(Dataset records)
==========
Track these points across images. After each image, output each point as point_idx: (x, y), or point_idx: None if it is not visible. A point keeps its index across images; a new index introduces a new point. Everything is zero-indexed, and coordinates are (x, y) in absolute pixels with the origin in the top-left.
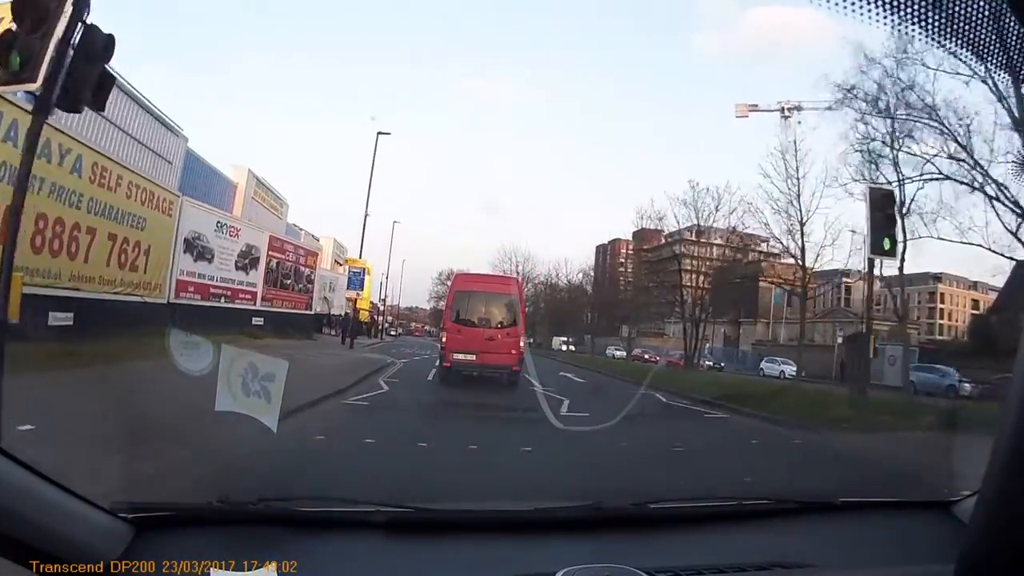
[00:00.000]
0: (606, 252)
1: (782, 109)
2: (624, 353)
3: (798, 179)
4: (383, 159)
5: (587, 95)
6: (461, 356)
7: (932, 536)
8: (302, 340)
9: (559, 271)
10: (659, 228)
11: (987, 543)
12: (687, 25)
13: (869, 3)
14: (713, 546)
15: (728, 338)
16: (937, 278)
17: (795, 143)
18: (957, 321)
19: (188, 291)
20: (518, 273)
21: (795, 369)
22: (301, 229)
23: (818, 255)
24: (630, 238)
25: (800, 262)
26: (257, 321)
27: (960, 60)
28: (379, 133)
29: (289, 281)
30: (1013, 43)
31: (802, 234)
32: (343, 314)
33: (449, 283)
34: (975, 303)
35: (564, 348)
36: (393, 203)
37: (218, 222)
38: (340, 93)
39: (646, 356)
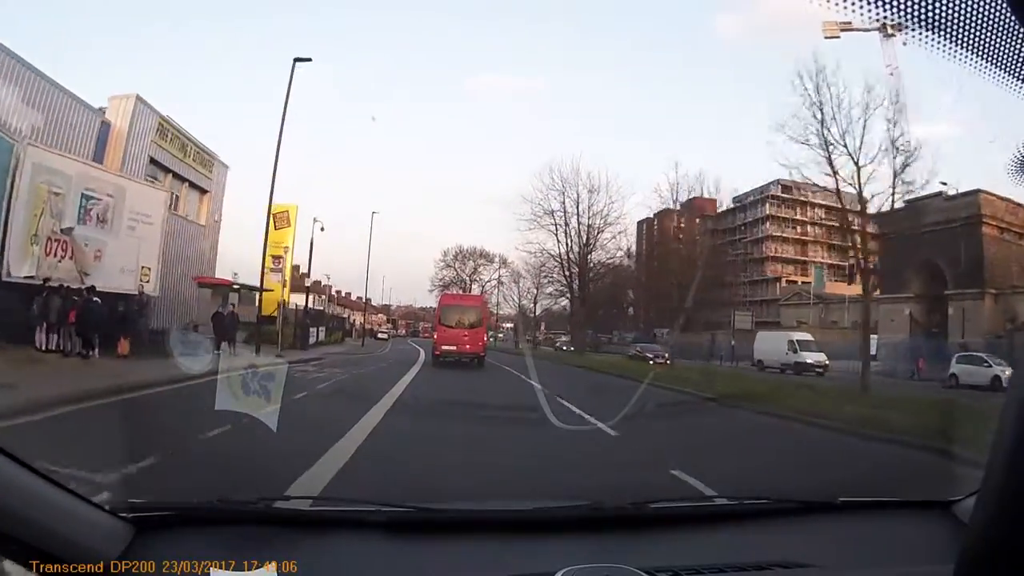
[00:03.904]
0: (652, 228)
1: (883, 26)
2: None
3: None
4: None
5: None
6: (447, 347)
7: (932, 536)
8: None
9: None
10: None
11: (987, 543)
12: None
13: (869, 1)
14: (713, 546)
15: (916, 322)
16: None
17: None
18: None
19: None
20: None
21: None
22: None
23: None
24: (677, 211)
25: None
26: None
27: (965, 63)
28: None
29: None
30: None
31: None
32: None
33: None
34: None
35: (811, 356)
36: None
37: None
38: None
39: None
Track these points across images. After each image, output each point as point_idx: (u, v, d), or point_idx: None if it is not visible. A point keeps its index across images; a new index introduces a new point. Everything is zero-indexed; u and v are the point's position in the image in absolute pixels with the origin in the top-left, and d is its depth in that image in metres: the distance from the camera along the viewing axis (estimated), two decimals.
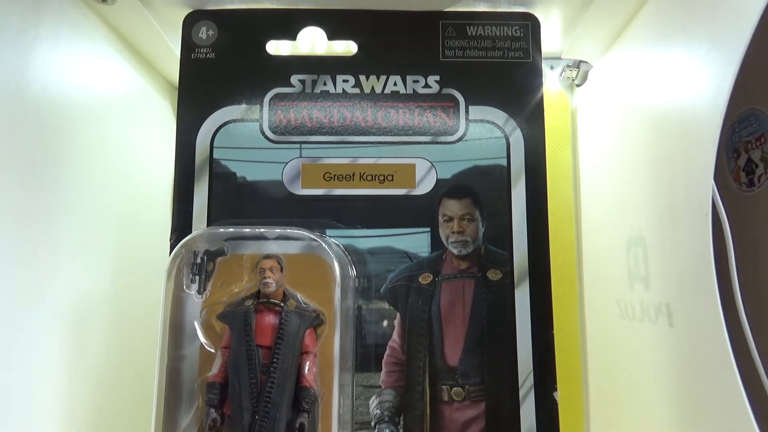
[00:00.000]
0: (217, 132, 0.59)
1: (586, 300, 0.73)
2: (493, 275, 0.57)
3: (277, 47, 0.67)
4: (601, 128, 0.70)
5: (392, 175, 0.59)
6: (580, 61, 0.75)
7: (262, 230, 0.55)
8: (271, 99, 0.60)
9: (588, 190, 0.74)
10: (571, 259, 0.74)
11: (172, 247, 0.56)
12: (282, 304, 0.53)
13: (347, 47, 0.65)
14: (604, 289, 0.68)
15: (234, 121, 0.59)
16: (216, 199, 0.58)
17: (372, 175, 0.59)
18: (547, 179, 0.59)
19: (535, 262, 0.57)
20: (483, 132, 0.60)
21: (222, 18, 0.61)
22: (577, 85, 0.77)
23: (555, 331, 0.56)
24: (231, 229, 0.55)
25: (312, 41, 0.70)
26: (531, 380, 0.56)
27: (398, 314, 0.57)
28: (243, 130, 0.59)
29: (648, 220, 0.57)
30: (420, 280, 0.58)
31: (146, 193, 0.72)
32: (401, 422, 0.56)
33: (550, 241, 0.58)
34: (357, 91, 0.60)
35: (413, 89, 0.60)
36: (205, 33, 0.61)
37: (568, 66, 0.76)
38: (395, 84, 0.61)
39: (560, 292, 0.73)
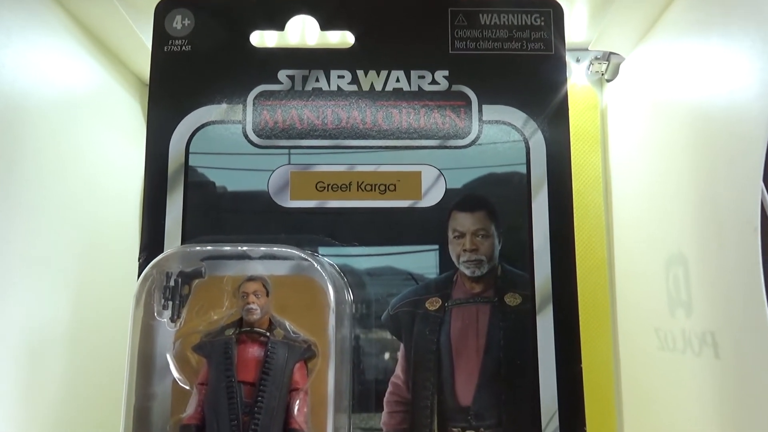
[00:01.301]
0: (193, 135, 0.60)
1: (620, 328, 0.73)
2: (512, 300, 0.58)
3: (262, 38, 0.68)
4: (635, 129, 0.71)
5: (395, 185, 0.59)
6: (610, 53, 0.76)
7: (245, 248, 0.56)
8: (255, 98, 0.61)
9: (621, 200, 0.74)
10: (602, 281, 0.74)
11: (141, 269, 0.56)
12: (268, 334, 0.53)
13: (343, 38, 0.66)
14: (640, 316, 0.68)
15: (213, 122, 0.60)
16: (192, 213, 0.58)
17: (371, 185, 0.59)
18: (573, 189, 0.60)
19: (560, 285, 0.58)
20: (499, 135, 0.61)
21: (199, 5, 0.62)
22: (607, 80, 0.78)
23: (583, 365, 0.56)
24: (209, 247, 0.56)
25: (302, 31, 0.71)
26: (556, 422, 0.56)
27: (402, 345, 0.58)
28: (223, 134, 0.60)
29: (690, 236, 0.57)
30: (427, 305, 0.58)
31: (112, 206, 0.73)
32: None
33: (577, 260, 0.58)
34: (354, 88, 0.61)
35: (418, 86, 0.61)
36: (180, 22, 0.62)
37: (596, 58, 0.77)
38: (398, 80, 0.61)
39: (589, 319, 0.73)
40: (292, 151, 0.60)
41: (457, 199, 0.59)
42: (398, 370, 0.57)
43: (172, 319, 0.54)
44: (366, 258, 0.58)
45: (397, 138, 0.60)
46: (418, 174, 0.60)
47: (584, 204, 0.75)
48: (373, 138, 0.60)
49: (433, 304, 0.58)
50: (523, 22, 0.62)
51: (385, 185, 0.59)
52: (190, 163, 0.59)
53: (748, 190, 0.46)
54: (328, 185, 0.59)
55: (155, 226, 0.58)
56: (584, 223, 0.75)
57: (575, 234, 0.59)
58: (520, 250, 0.58)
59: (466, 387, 0.57)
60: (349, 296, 0.57)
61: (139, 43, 0.71)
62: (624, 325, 0.73)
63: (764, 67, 0.46)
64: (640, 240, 0.69)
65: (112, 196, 0.73)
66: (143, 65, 0.76)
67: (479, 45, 0.62)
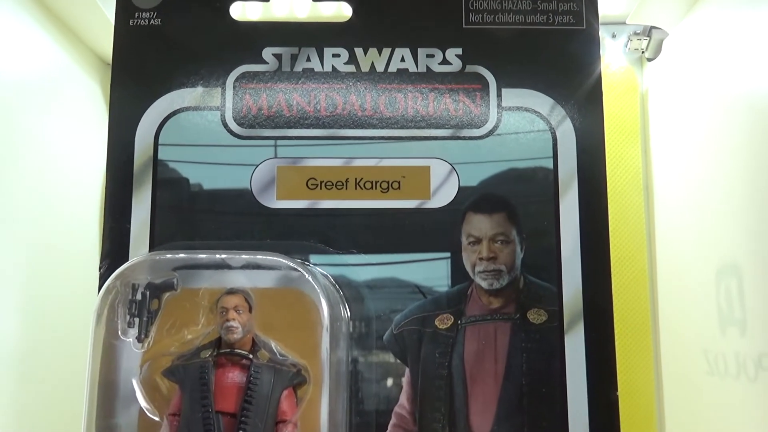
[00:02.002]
0: (163, 124, 0.60)
1: (663, 350, 0.74)
2: (536, 317, 0.58)
3: (244, 11, 0.68)
4: (681, 118, 0.71)
5: (399, 182, 0.60)
6: (652, 28, 0.76)
7: (223, 256, 0.56)
8: (236, 80, 0.61)
9: (664, 201, 0.74)
10: (642, 295, 0.75)
11: (102, 280, 0.56)
12: (251, 356, 0.53)
13: (338, 10, 0.66)
14: (686, 336, 0.69)
15: (187, 109, 0.61)
16: (162, 214, 0.59)
17: (372, 182, 0.60)
18: (609, 187, 0.60)
19: (593, 299, 0.58)
20: (521, 123, 0.61)
21: None
22: (648, 60, 0.78)
23: (620, 392, 0.57)
24: (182, 255, 0.56)
25: (291, 3, 0.72)
26: None
27: (407, 370, 0.58)
28: (199, 122, 0.60)
29: (744, 244, 0.57)
30: (437, 323, 0.59)
31: (67, 206, 0.73)
32: None
33: (612, 271, 0.59)
34: (351, 69, 0.62)
35: (427, 66, 0.62)
36: None
37: (635, 34, 0.77)
38: (403, 59, 0.62)
39: (627, 339, 0.73)
40: (279, 142, 0.60)
41: (473, 199, 0.60)
42: (403, 399, 0.58)
43: (139, 339, 0.55)
44: (365, 268, 0.59)
45: (402, 127, 0.61)
46: (427, 169, 0.60)
47: (621, 205, 0.75)
48: (374, 127, 0.61)
49: (443, 322, 0.58)
50: None
51: (388, 182, 0.60)
52: (160, 156, 0.60)
53: None
54: (321, 182, 0.60)
55: (119, 229, 0.58)
56: (621, 228, 0.75)
57: (611, 240, 0.59)
58: (545, 259, 0.59)
59: (482, 419, 0.57)
60: (346, 312, 0.58)
61: (99, 16, 0.72)
62: (667, 347, 0.73)
63: None
64: (687, 247, 0.69)
65: (68, 194, 0.73)
66: (105, 42, 0.76)
67: (498, 18, 0.62)
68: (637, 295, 0.74)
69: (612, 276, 0.59)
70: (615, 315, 0.58)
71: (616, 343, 0.58)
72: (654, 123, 0.77)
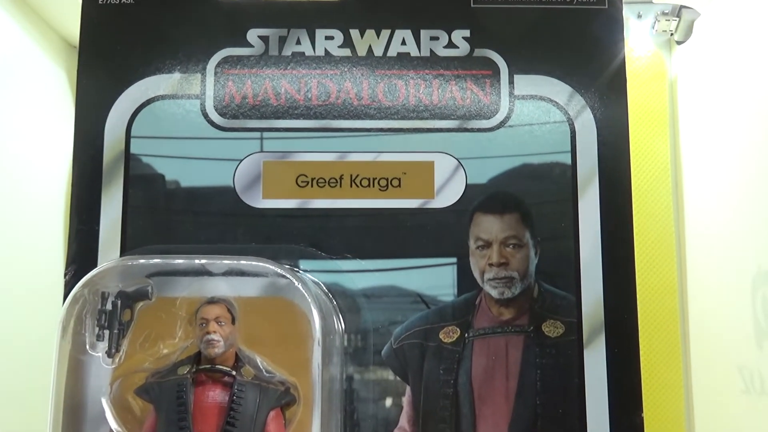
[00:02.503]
==========
### GOAL OF THE EXERCISE:
When a line above includes the word "image", please list that line.

### ANSWER TO THE PROBLEM:
Track these points across images. After each image, output each point as point_idx: (x, y), or point_idx: None if it is not visible. A point keeps its index across images; a new index introduces a new point. Everything is zero-indexed, and coordinates are (x, y) in absolute pixels with the origin in the top-left.
Track these points across images. After each image, output each point as point_idx: (u, v, d), or point_idx: None if it is not visible. A point keeps its index across images; a new index introduces a new point. Everything is zero-indexed; u and v are the point's position in the image in absolute pixels with the origin in the top-left, and d is its depth in that image in metres: the distance from the camera along the viewing axis (estimated), two decimals.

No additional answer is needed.